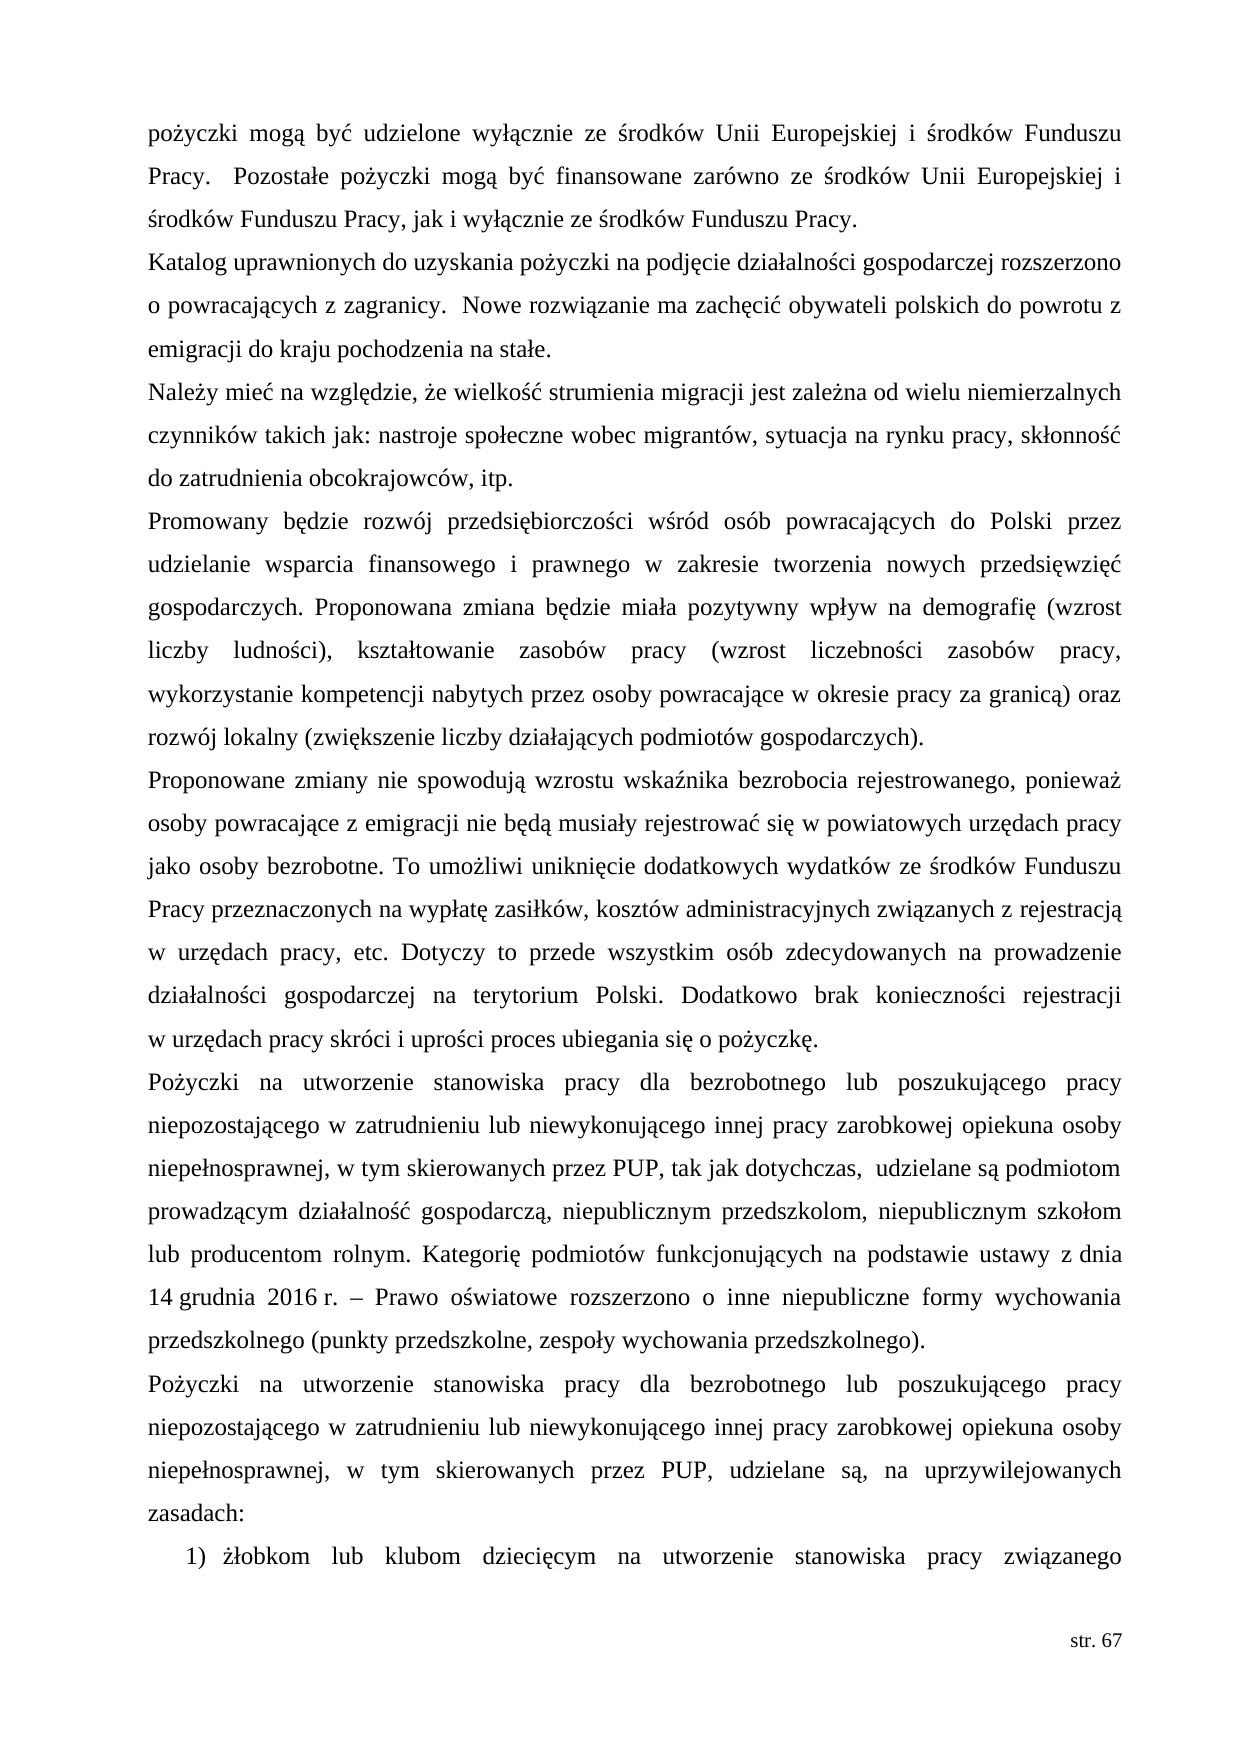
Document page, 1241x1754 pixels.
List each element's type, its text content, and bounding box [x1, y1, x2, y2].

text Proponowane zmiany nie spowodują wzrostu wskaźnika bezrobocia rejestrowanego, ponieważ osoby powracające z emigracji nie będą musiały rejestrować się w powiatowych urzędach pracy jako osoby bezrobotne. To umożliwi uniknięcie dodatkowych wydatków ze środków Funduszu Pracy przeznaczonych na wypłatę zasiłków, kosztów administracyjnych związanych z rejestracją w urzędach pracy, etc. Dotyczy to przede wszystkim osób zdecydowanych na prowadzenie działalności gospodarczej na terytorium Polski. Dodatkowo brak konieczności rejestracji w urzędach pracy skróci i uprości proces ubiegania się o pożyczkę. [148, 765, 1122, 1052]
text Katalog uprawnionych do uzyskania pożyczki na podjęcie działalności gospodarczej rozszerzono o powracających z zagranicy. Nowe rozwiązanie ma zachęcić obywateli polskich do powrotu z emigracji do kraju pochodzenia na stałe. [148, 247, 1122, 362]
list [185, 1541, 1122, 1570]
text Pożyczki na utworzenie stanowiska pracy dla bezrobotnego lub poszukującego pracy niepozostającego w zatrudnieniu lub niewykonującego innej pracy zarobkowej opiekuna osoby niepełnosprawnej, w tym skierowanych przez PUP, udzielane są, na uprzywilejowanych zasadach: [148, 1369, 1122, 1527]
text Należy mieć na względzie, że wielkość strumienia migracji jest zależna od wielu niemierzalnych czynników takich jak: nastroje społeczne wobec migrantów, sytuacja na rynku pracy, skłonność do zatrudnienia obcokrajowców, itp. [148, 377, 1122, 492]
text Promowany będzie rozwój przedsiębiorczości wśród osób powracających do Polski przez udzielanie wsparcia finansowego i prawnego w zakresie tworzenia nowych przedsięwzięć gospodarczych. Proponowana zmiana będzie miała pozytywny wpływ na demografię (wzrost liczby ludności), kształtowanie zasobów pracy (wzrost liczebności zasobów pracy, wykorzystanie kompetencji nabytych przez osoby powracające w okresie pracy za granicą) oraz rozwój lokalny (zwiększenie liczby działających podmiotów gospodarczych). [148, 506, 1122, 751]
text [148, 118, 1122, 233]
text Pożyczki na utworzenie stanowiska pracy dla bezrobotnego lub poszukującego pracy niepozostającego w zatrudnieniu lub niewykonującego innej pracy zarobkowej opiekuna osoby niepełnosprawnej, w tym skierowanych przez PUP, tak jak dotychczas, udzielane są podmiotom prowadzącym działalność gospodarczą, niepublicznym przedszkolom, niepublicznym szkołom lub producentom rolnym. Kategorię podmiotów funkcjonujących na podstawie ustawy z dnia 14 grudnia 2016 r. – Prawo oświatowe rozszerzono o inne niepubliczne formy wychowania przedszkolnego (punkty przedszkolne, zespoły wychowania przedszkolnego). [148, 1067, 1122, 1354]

## [Job item]
The listing above is to be written out again exactly, with its pictures omitted.

## [Result of the task]
Document page, 1241x1754 pixels.
List each element's type, its text content, and bounding box [x1, y1, x2, y2].

text Proponowane zmiany nie spowodują wzrostu wskaźnika bezrobocia rejestrowanego, ponieważ osoby powracające z emigracji nie będą musiały rejestrować się w powiatowych urzędach pracy jako osoby bezrobotne. To umożliwi uniknięcie dodatkowych wydatków ze środków Funduszu Pracy przeznaczonych na wypłatę zasiłków, kosztów administracyjnych związanych z rejestracją w urzędach pracy, etc. Dotyczy to przede wszystkim osób zdecydowanych na prowadzenie działalności gospodarczej na terytorium Polski. Dodatkowo brak konieczności rejestracji w urzędach pracy skróci i uprości proces ubiegania się o pożyczkę. [148, 765, 1122, 1052]
text Katalog uprawnionych do uzyskania pożyczki na podjęcie działalności gospodarczej rozszerzono o powracających z zagranicy. Nowe rozwiązanie ma zachęcić obywateli polskich do powrotu z emigracji do kraju pochodzenia na stałe. [148, 247, 1122, 362]
list [185, 1541, 1122, 1570]
text Pożyczki na utworzenie stanowiska pracy dla bezrobotnego lub poszukującego pracy niepozostającego w zatrudnieniu lub niewykonującego innej pracy zarobkowej opiekuna osoby niepełnosprawnej, w tym skierowanych przez PUP, udzielane są, na uprzywilejowanych zasadach: [148, 1369, 1122, 1527]
text Należy mieć na względzie, że wielkość strumienia migracji jest zależna od wielu niemierzalnych czynników takich jak: nastroje społeczne wobec migrantów, sytuacja na rynku pracy, skłonność do zatrudnienia obcokrajowców, itp. [148, 377, 1122, 492]
text Promowany będzie rozwój przedsiębiorczości wśród osób powracających do Polski przez udzielanie wsparcia finansowego i prawnego w zakresie tworzenia nowych przedsięwzięć gospodarczych. Proponowana zmiana będzie miała pozytywny wpływ na demografię (wzrost liczby ludności), kształtowanie zasobów pracy (wzrost liczebności zasobów pracy, wykorzystanie kompetencji nabytych przez osoby powracające w okresie pracy za granicą) oraz rozwój lokalny (zwiększenie liczby działających podmiotów gospodarczych). [148, 506, 1122, 751]
text [148, 118, 1122, 233]
text Pożyczki na utworzenie stanowiska pracy dla bezrobotnego lub poszukującego pracy niepozostającego w zatrudnieniu lub niewykonującego innej pracy zarobkowej opiekuna osoby niepełnosprawnej, w tym skierowanych przez PUP, tak jak dotychczas, udzielane są podmiotom prowadzącym działalność gospodarczą, niepublicznym przedszkolom, niepublicznym szkołom lub producentom rolnym. Kategorię podmiotów funkcjonujących na podstawie ustawy z dnia 14 grudnia 2016 r. – Prawo oświatowe rozszerzono o inne niepubliczne formy wychowania przedszkolnego (punkty przedszkolne, zespoły wychowania przedszkolnego). [148, 1067, 1122, 1354]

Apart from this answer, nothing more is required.